• **What you should do**: From the first line through the last, transcribe the listing word for word.

• **Task data**:
____
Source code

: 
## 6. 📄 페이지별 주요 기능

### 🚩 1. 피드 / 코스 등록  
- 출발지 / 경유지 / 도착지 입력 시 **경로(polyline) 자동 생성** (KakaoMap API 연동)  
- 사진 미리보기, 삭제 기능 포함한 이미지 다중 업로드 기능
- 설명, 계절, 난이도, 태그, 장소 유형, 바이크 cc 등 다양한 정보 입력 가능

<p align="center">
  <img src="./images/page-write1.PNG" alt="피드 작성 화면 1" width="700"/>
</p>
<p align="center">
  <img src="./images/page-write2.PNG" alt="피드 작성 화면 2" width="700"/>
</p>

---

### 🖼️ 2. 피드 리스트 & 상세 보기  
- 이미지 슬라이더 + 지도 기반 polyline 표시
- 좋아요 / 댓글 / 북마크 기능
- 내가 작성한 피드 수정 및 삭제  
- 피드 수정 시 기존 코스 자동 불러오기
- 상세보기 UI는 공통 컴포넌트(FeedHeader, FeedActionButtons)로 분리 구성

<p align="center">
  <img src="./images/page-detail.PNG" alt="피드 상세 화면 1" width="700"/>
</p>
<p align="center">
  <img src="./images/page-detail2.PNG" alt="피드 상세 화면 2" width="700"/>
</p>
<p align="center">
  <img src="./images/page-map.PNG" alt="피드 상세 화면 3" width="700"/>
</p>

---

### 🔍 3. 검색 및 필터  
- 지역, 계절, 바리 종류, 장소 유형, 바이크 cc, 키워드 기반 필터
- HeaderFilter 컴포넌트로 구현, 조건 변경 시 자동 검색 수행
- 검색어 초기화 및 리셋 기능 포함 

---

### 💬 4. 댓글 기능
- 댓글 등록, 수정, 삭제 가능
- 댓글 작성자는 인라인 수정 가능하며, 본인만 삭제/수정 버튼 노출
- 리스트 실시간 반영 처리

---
____
• **Answer space**:
Source code

: 
## 6. 📄 페이지별 주요 기능

### 🚩 1. 피드 / 코스 등록  
- 출발지 / 경유지 / 도착지 입력 시 **경로(polyline) 자동 생성** (KakaoMap API 연동)  
- 사진 미리보기, 삭제 기능 포함한 이미지 다중 업로드 기능
- 설명, 계절, 난이도, 태그, 장소 유형, 바이크 cc 등 다양한 정보 입력 가능

<p align="center">
  <img src="./images/page-write1.PNG" alt="피드 작성 화면 1" width="700"/>
</p>
<p align="center">
  <img src="./images/page-write2.PNG" alt="피드 작성 화면 2" width="700"/>
</p>

---

### 🖼️ 2. 피드 리스트 & 상세 보기  
- 이미지 슬라이더 + 지도 기반 polyline 표시
- 좋아요 / 댓글 / 북마크 기능
- 내가 작성한 피드 수정 및 삭제  
- 피드 수정 시 기존 코스 자동 불러오기
- 상세보기 UI는 공통 컴포넌트(FeedHeader, FeedActionButtons)로 분리 구성

<p align="center">
  <img src="./images/page-detail.PNG" alt="피드 상세 화면 1" width="700"/>
</p>
<p align="center">
  <img src="./images/page-detail2.PNG" alt="피드 상세 화면 2" width="700"/>
</p>
<p align="center">
  <img src="./images/page-map.PNG" alt="피드 상세 화면 3" width="700"/>
</p>

---

### 🔍 3. 검색 및 필터  
- 지역, 계절, 바리 종류, 장소 유형, 바이크 cc, 키워드 기반 필터
- HeaderFilter 컴포넌트로 구현, 조건 변경 시 자동 검색 수행
- 검색어 초기화 및 리셋 기능 포함 

---

### 💬 4. 댓글 기능
- 댓글 등록, 수정, 삭제 가능
- 댓글 작성자는 인라인 수정 가능하며, 본인만 삭제/수정 버튼 노출
- 리스트 실시간 반영 처리

---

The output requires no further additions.